Toni juga mengakui ada sejumlah SPK yang tidak terlalu peduli soal ketentuan mengikuti ujian nasional bagi siswa WNI, padahal aturan tersebut wajib.

Yang kini banyak bermunculan juga sekolah reguler berlabel Islam Terpadu. BAN-S/M mengakreditasi tipikal ini seperti sekolah nasional lain. Pihaknya tak punya instrumen untuk mengakreditasi muatan-muatan pendidikan agama yang ditawarkan sekolah Islam Terpadu.

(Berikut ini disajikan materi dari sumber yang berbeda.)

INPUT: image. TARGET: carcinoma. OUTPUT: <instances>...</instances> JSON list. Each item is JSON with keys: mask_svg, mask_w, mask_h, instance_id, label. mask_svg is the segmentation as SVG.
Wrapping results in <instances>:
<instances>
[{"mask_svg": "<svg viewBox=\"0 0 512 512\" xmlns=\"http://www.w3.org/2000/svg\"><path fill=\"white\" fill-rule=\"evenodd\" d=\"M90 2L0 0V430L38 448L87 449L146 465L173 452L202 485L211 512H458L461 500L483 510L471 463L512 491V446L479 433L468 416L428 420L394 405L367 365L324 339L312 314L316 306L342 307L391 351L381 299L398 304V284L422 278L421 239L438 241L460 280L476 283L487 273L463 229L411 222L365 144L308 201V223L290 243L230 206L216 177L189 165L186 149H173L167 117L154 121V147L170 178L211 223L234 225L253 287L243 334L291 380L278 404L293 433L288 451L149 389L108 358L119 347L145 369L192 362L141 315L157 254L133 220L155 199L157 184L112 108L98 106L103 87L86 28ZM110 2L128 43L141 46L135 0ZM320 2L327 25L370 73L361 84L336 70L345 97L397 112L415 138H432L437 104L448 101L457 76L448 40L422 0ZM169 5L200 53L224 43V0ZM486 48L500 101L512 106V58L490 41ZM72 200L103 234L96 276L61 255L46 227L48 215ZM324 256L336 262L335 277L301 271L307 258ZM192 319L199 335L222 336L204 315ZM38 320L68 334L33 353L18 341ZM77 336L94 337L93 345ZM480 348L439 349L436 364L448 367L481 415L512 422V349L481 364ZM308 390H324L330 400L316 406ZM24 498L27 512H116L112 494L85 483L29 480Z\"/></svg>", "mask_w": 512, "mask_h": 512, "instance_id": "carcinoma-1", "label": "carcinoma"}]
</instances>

Ia mengimbau para orangtua mulai mempertimbangkan akreditasi sekolah. Tak cuma melihat label. Sebab, biaya tinggi tak selalu menjamin kinerja sekolah. Setidaknya, akreditasi menjadi tolak ukur standar layanan dasar apa saja yang harus ada.

“Banyak juga yang terkecoh oleh label ini, padahal sama saja,” ia mengungkapkan.

Pemerhati pendidikan Itje Chodidjah menilai pemerintah tak perlu mengatur besaran biaya pendidikan di sekolah swasta. Pemilik sekolah punya kewenangan menetapkan fee kepada para peserta didik. Tak semua sekolah juga mematok banderol mahal. Namun memang kalau biayanya relatif murah biasanya memiliki kualitas lebih rendah ketimbang sekolah negeri.

Kata Itje, penentu besaran tarifnya adalah kelengkapan fasilitas dan layanan yang ditawarkan kepada peserta didik. Ia juga melihat ada motivasi status sosial keluarga dari pihak orangtua ketika memasukkan anaknya ke sekolah swasta yang mahal. Itje justru melihat ini hal positif. “Jadi, peluang masuk ke sekolah negeri lebih diberikan kepada keluarga yang perlu mendapat dukungan,” ujarnya.

Menurut Itje, ketika sekolah negeri punya kualitas mumpuni, lambat-laun masyarakat akan mulai meninggalkan sekolah-sekolah swasta berbiaya tinggi. “Apalagi kalau pemerintah sudah bisa menyediakan pendidikan berkualitas dan merata,” ucapnya.